Workers are sending the reports to the Leader immediately after running scenarios and steps from that test. This means that if a worker dies, the Leader has kept all the previous reports.

Configuration

cucumber-distrib expects to find configuration in .cucumber-distrib file which is loaded if it exists. Configuration is expected to be a Ruby file.

ℹ️ See cucumber/distrib/configuration.rb for the full list of options.

Test files to execute

Override default list of the test files:

Cucumber::Distrib.configure do |config|
  config.tests_provider = -> {
    Dir.glob(['features/**/*.feature', 'engines/**/*.feature'])
  }
end

Test retries

cucumber-distrib can re-run tests by certain exceptions:

Cucumber::Distrib.configure do |config|
  config.retryable_exceptions = ['Elasticsearch::Transport::Transport::Errors::ServiceUnavailable']
  config.retries_count = 2
end

It means that any test which failed because of Elasticsearch::Transport::Transport::Errors::ServiceUnavailable will be retried up to two times.

Timeouts

Set equal timeout for all test files to 30 seconds:

Cucumber::Distrib.configure do |config|
  config.test_timeout = 30 # seconds
end

To specify timeout per feature file use and object that responds to call and receives the file path as an argument. The proc returns the timeout in seconds. This is also useful for cases where some features have a timeout strategy and some don't.

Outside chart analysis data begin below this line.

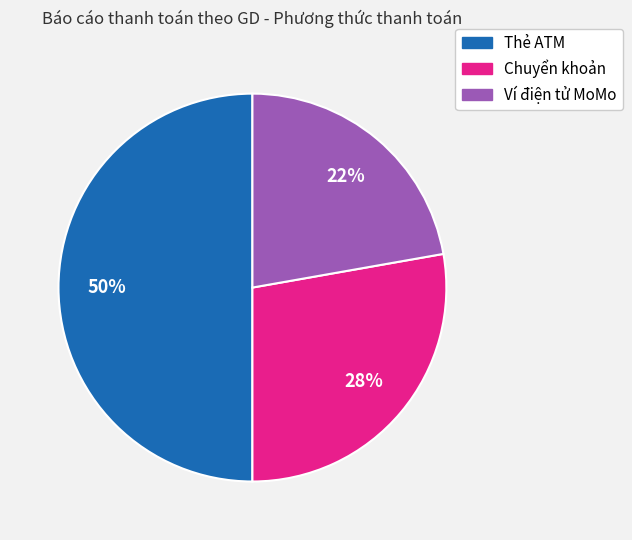

Combined, do Thẻ ATM and Ví điện tử MoMo account for over 50%?

Yes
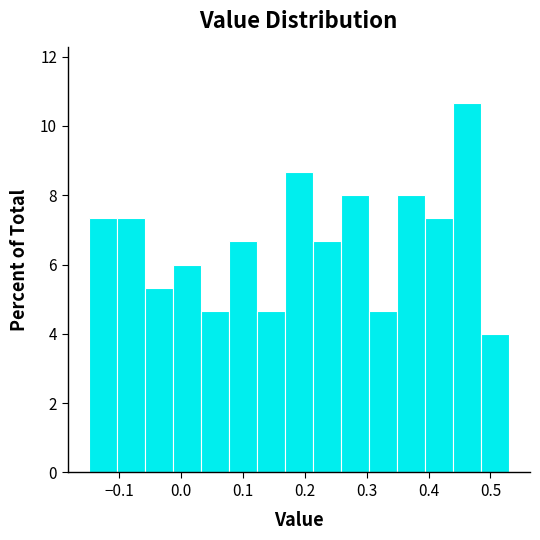

Over which range of the x-axis is the bar tallest?

0.44 to 0.48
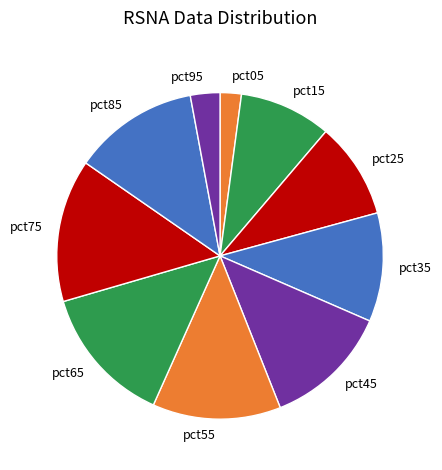

Is pct55 the majority of the pie?

No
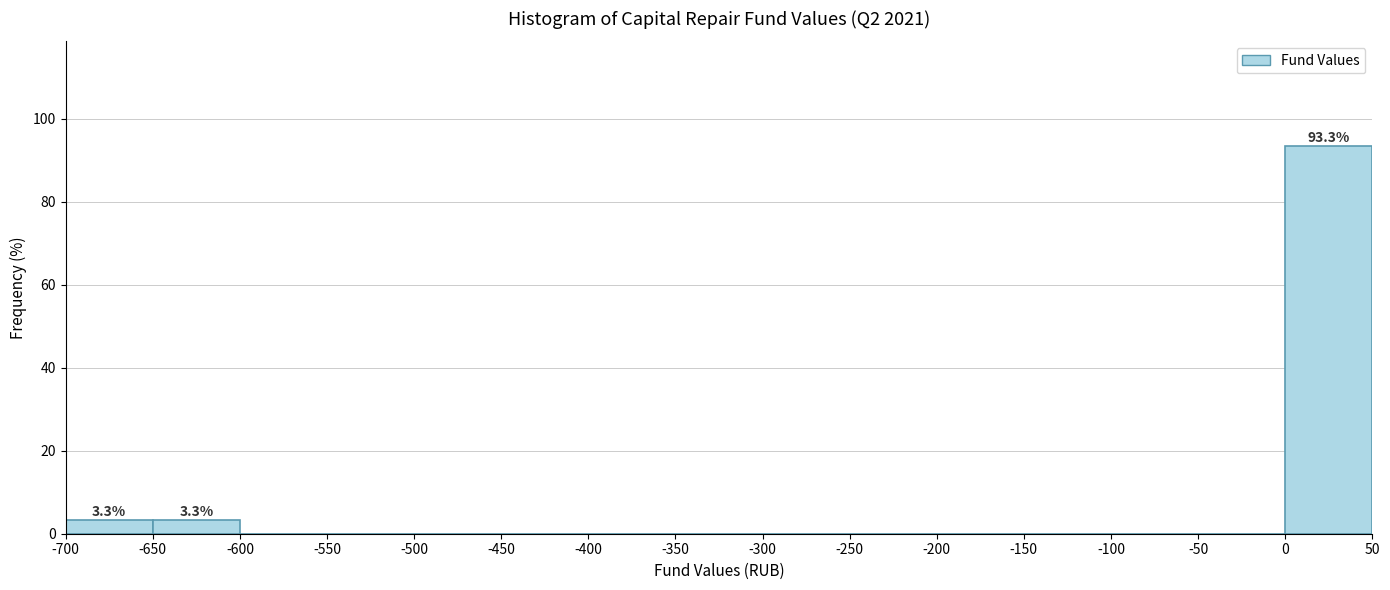

Over which range of the x-axis is the bar tallest?

0 to 50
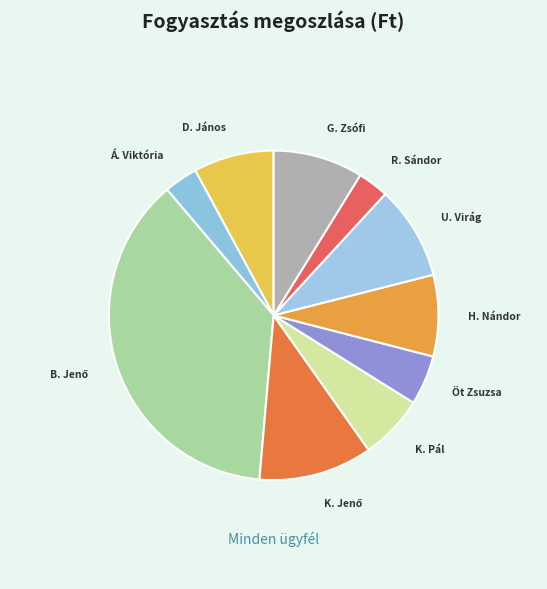

Which category has the biggest portion of the pie?

Borz Jenő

Cucumber::Distrib.configure do |config|
  config.test_timeout = ->(feature) do
    10 + 2 * average_execution_in_seconds(feature)
  end
end

FAQ

Is it simple to use it in my project?

Yes, it's simple if you are using Cucumber already. cucumber-distrib is almost a drop-in replacement. If you plan to run several Workers side-by-side on a single machine, check parallel_tests documentation how to set your project up.

How is timeout defined?

Timeout is configurable in a configuration file. By default it's set to be 60 seconds. It can be configured for all of the test files, or, if you have a storage where you keep previous execution times per test file, we encourage you to use this average of a couple of last builds to calculate the timeout. Using double the average execution time plus ten seconds is a good strategy that prevents test files from returning to the queue while still being executed. It mitigates two cases:

  1. test execution time doubled

  2. test was fast (milliseconds), and then a test file or its dependencies change and it execution time changes, and it takes seconds.

What happens if there's a really slow test?

Test file is picked up by Worker #1, times out, is returned to the queue, and is picked up by the next worker, Worker #2. The first to submit the results wins.

What if there's nothing left in the queue, but some test files are being processed?

The idle workers wait in the queue just in case there's a timed out test file.

Is it secure?

DRb, the transport used, is not secure. Executing of arbitrary code on the Leader machine is possible. Make sure no one outside of the test environment can communicate with it.

Who can access the Leader machine?

Anyone who has access to it over the network. Make sure it's not exposed to the Internet.

What is the default port?

It's port 8788, default for DRb.

Is it thread-safe?

Yes, thread-safe data structures are used in the implementation, and access to non-thread-safe data structures is synchronized.

Are the workers using the same seed the execute the tests?

Yes. Seed is set on the Leader side and passed to the workers.

Is it fault-tolerant?

Yes. Any number of workers can crash, the build results are not affected, but the total build time will. Make sure to restart or spawn additional workers when they crash.

How the worker knows when there are no more tests to run?

The Leader drops the connection when there's nothing left, and Workers shut down gracefully.

Contributing

Bug reports and pull requests are welcome on GitHub.

License

The gem is available as open source under the terms of the MIT License.